TR: Rolling Stones, Leonard Cohen in Phoenix this summer, who blew me away.  Four hours.  Never a bad line, never a bad song.  Great shape.  Also connected to the audience in a way Dylan can’t really, Dylan isn’t a communicator as far as person to person.  Cohen just made you feel like he was happy you were there.  I learn a lot from people like that.  That was the last one that blew me away.  Of course I must say I saw Johnny Rodriguez about six years ago in a honky tonk down the street playing to about 20 people and he blew me.

TM: Your father was a film producer?

TR: No, he was a building contractor, horse trader, he owned race horses and during the war I don’t know how he did it but he got a job with the Motion Picture Society. He had something to do with the Oscars.  He ended up being the guy who brought the Oscar out to Bob Hope.  That was the kind of guy he was, that he could get a job like that.

TM: You grew up with horses, right?

TR: Yes.  I grew up around Hollywood Park, that back side of the track.

TM: Did you ride, too?

TR: Yeah, but my brother is the cow, my brother’s the guy that just, the minute he saw a horse, that was it.

TM: Do you ride now?

TR: No.  We live next to a guy that’s got 12 horses and I see them every day.  I can’t handle horses.  It’s too far to fall.

TM: Did your parents approve of your career choice?

TR: Well my father and I were somewhat estranged; he died at 81, 10 years ago.  I really wasn’t that close to him, he lost a lot of money. My mother was very, very supportive.  My mother’s side was very Bohemian. Her brother was a concert pianist in  New York.  He played at the Martin Luther King rally, played the Star Spangled Banner.  Uncle George, we call him, he was an incredible influence.  He died two ago.  My mother died in ’78.  She was very musical and that side of the family was very musical.  My father, he was more of a businessman, and a hustler.  I don’t think he understood.  He felt like, “Well, are you gonna make the same money Kenny Rodgers is making?”  He didn’t get it.  She got it.

TM: I sense that you could or should be a prose writer.

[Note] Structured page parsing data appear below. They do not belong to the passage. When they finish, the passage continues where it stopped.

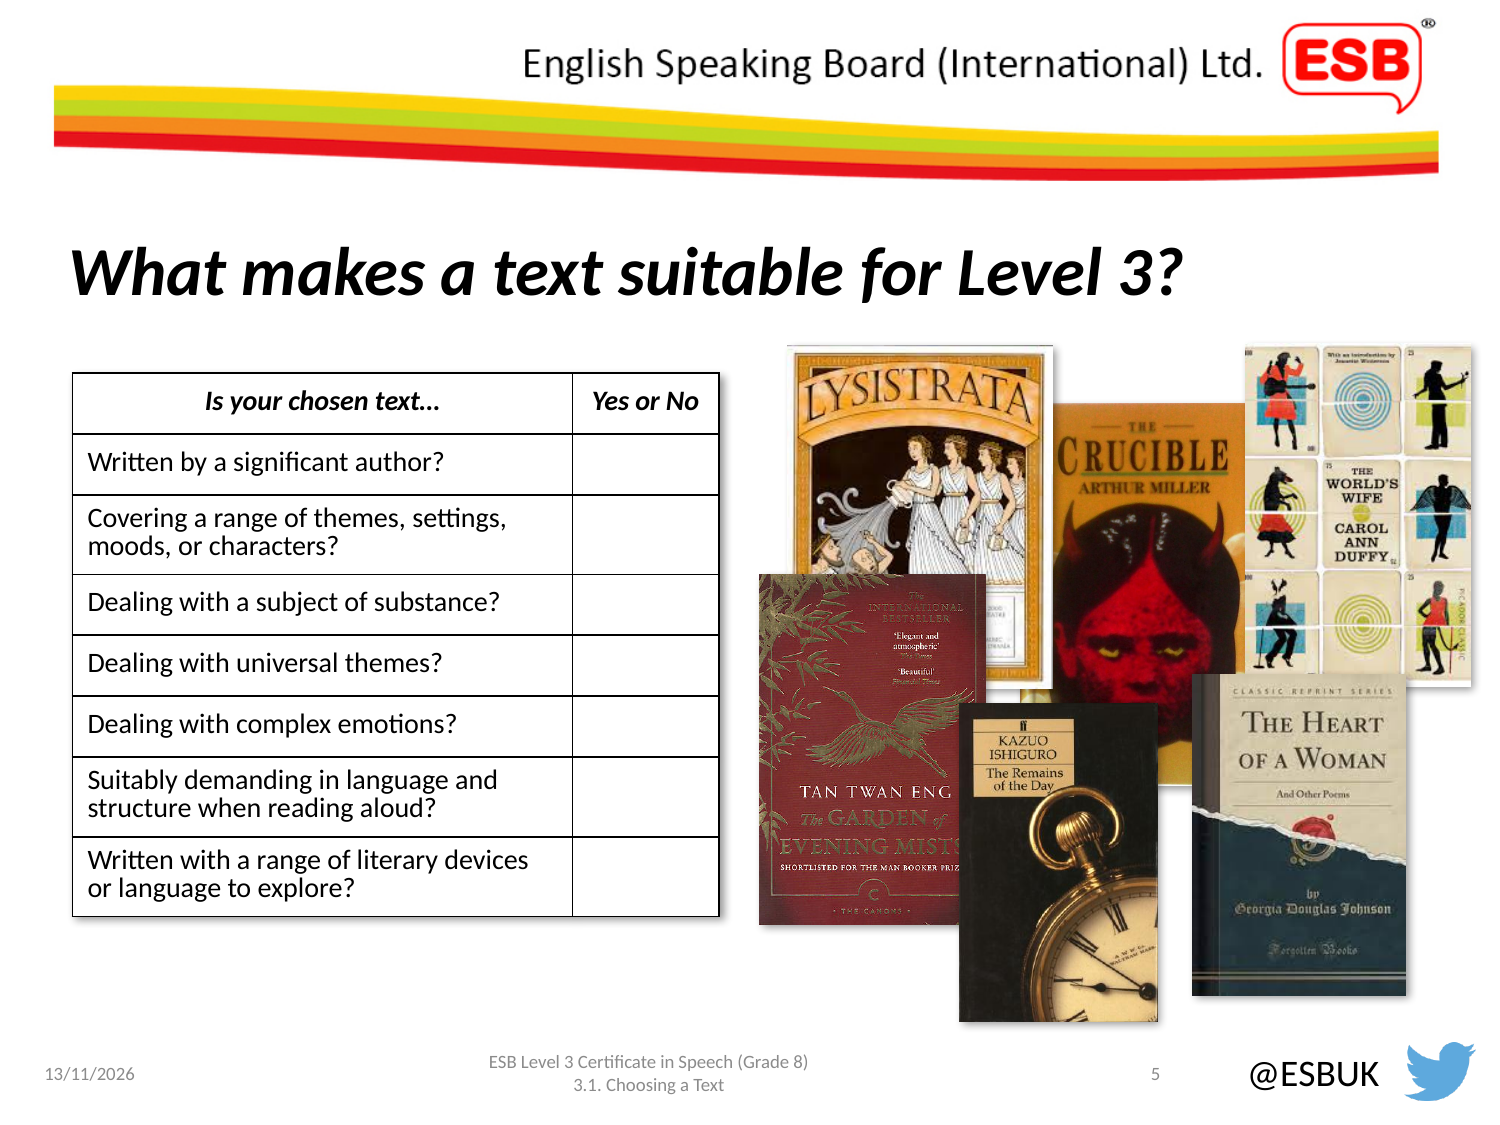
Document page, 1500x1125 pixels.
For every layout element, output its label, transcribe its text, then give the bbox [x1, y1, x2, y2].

table_cell [573, 435, 718, 494]
table_cell Covering a range of themes, settings, moods, or characters? [73, 496, 572, 574]
table_cell [573, 758, 718, 836]
title What makes a text suitable for Level 3? [53, 196, 1347, 350]
table_cell Written by a significant author? [73, 435, 572, 494]
picture [0, 0, 1500, 189]
table_cell [573, 697, 718, 756]
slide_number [29, 1042, 367, 1103]
table_header Yes or No [573, 374, 718, 433]
table_header Is your chosen text… [73, 374, 572, 433]
picture [758, 343, 1471, 1022]
table_cell [573, 496, 718, 574]
picture [1404, 1042, 1476, 1101]
table_cell [573, 575, 718, 634]
table_cell Dealing with complex emotions? [73, 697, 572, 756]
table_cell [573, 838, 718, 916]
table_cell Dealing with a subject of substance? [73, 575, 572, 634]
table_cell [573, 636, 718, 695]
table_cell Suitably demanding in language and structure when reading aloud? [73, 758, 572, 836]
footer ESB Level 3 Certificate in Speech (Grade 8) 3.1. Choosing a Text [395, 1042, 902, 1103]
slide_number 5 [930, 1042, 1176, 1103]
table_cell Written with a range of literary devices or language to explore? [73, 838, 572, 916]
table_cell Dealing with universal themes? [73, 636, 572, 695]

TR: I had a novel published in Norway 15 years ago and they’re going to bring it out in paperback now.  It’s a crime novel.  That’s why I ended up in New York.  I had a developmental deal with the William Morris Agency and they had  three of my manuscripts.  They came very close and nothing happened, so I went back to music after that but I am working on a couple books.